Addressing Asynchronicity in Clinical Multimodal Fusion via Individualized Chest X-ray Generation
- URL: http://arxiv.org/abs/2410.17918v1
- Date: Wed, 23 Oct 2024 14:34:39 GMT
- Title: Addressing Asynchronicity in Clinical Multimodal Fusion via Individualized Chest X-ray Generation
- Authors: Wenfang Yao, Chen Liu, Kejing Yin, William K. Cheung, Jing Qin,
- Abstract summary: We propose DDL-CXR, a method that dynamically generates an up-to-date latent representation of the individualized chest X-ray images.
Our approach leverages latent diffusion models for patient-specific generation strategically conditioned on a previous CXR image and EHR time series.
Experiments using MIMIC datasets show that the proposed model could effectively address asynchronicity in multimodal fusion and consistently outperform existing methods.

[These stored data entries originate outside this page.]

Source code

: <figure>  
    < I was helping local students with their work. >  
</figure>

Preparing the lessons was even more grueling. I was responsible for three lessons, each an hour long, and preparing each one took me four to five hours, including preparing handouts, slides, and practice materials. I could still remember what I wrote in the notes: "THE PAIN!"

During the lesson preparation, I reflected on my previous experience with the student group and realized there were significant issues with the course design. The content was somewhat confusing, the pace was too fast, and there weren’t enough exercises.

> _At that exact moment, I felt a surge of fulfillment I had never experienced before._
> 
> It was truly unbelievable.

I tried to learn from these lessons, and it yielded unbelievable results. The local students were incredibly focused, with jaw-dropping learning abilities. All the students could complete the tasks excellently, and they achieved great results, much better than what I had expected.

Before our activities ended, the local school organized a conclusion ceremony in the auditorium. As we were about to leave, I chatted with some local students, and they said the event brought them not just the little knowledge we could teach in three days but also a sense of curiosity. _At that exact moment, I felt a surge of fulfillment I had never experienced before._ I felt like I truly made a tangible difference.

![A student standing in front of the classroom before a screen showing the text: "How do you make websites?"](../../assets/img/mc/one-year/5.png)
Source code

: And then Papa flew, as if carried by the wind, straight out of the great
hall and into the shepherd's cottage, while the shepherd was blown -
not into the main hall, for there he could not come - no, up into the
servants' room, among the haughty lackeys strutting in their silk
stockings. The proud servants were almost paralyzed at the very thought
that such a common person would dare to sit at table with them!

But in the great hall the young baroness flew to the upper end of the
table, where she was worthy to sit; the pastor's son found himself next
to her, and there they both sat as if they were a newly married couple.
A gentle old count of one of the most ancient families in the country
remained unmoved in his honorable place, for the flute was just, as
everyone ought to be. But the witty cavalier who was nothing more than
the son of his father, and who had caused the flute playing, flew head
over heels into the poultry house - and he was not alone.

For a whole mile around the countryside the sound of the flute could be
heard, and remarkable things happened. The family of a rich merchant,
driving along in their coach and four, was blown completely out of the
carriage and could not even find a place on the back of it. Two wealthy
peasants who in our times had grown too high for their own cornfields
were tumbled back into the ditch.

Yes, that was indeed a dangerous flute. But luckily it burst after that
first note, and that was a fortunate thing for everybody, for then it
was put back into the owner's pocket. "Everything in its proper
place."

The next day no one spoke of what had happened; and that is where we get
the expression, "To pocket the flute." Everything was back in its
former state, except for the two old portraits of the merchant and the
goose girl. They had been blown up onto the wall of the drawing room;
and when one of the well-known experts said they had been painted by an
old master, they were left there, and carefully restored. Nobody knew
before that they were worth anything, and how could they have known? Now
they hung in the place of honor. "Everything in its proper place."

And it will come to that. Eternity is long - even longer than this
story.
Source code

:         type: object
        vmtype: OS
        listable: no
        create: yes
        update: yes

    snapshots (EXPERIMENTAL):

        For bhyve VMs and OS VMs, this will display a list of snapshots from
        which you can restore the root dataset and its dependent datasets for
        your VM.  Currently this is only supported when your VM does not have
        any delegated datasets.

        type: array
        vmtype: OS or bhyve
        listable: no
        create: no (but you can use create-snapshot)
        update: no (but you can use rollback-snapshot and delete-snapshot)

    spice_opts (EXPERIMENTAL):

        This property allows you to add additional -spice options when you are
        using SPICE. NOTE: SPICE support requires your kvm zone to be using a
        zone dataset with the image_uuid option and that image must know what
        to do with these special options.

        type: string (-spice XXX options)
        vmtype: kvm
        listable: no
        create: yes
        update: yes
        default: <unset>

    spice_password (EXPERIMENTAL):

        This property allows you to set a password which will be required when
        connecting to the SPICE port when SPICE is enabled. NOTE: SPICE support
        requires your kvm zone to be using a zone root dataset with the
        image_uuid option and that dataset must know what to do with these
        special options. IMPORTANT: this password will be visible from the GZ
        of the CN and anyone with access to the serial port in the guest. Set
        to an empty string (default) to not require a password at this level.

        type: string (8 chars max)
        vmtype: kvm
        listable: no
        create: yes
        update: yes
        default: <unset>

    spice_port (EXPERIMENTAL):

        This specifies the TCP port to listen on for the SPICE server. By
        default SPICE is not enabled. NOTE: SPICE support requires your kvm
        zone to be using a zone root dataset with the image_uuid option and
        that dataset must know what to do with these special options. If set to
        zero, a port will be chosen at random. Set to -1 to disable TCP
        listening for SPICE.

- Score: 14.658627367126009
- License:
- Abstract: Integrating multi-modal clinical data, such as electronic health records (EHR) and chest X-ray images (CXR), is particularly beneficial for clinical prediction tasks. However, in a temporal setting, multi-modal data are often inherently asynchronous. EHR can be continuously collected but CXR is generally taken with a much longer interval due to its high cost and radiation dose. When clinical prediction is needed, the last available CXR image might have been outdated, leading to suboptimal predictions. To address this challenge, we propose DDL-CXR, a method that dynamically generates an up-to-date latent representation of the individualized CXR images. Our approach leverages latent diffusion models for patient-specific generation strategically conditioned on a previous CXR image and EHR time series, providing information regarding anatomical structures and disease progressions, respectively. In this way, the interaction across modalities could be better captured by the latent CXR generation process, ultimately improving the prediction performance. Experiments using MIMIC datasets show that the proposed model could effectively address asynchronicity in multimodal fusion and consistently outperform existing methods.